Another former officer from Saddam’s army is Abu Muslim al-Turkmani, who was a lieutenant colonel in military intelligence. The finances of the group’s Iraqi provinces are managed by a man calling himself Abu Salah.
Details of the Isil leadership structure were unearthed after documents were captured during a raid on the group’s positions in June.
They revealed that a series of other deputies have been assigned to a variety of roles befitting a major terrorist organisation – including the oversight of improvised explosive devices (IEDs) and caring for the families of “martyrs”.
Beneath the “cabinet” level there are reportedly approximately 1,000 medium and top-level field commanders.
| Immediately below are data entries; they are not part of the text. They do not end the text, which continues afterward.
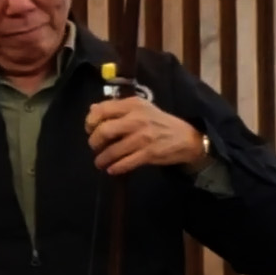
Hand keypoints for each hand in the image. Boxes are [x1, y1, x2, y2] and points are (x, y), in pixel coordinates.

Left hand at [85, 97, 204, 174]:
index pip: (102, 110)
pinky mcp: (149, 153)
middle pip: (104, 130)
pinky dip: (115, 168)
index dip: (91, 121)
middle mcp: (137, 119)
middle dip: (94, 142)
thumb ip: (117, 108)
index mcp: (133, 105)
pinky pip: (125, 163)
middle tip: (95, 147)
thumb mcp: (140, 108)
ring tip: (100, 162)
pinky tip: (112, 169)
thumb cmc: (159, 122)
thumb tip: (92, 109)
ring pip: (113, 150)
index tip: (89, 129)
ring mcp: (143, 137)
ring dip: (102, 159)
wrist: (186, 138)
Salaries reportedly range from $300 to $2000 per month depending on the job post.
The fate of James Foley marked a grim “high point” for Isil’s social media strategy – the culmination of a macabre form of PR campaign.
The internet is used to both publicise its actions – through YouTube videos, Twitter and Facebook – and also to recruit new members.
Abu Bakr al-Baghdadi, leader of Isil, appeared in a video in July in which he announced at a mosque in Mosul that the organisation was changing its name from Isis to Islamic State, and aimed at controlling a swathe of the Middle East “up to Rome”.
The actions of his foot soldiers are also promoted on social media.
Crucifixions are posted on Twitter, mass killings photographed, and foreign jihadis have even pioneered a new type of “selfie” involving the decapitated heads of opponents.
Fighters in the field use sites such as Ask.fm to hold question and answer sessions with those considering travelling to the region – where wannabe soldiers ask “Are the bugs a problem?” and “Can I buy a smartphone there?”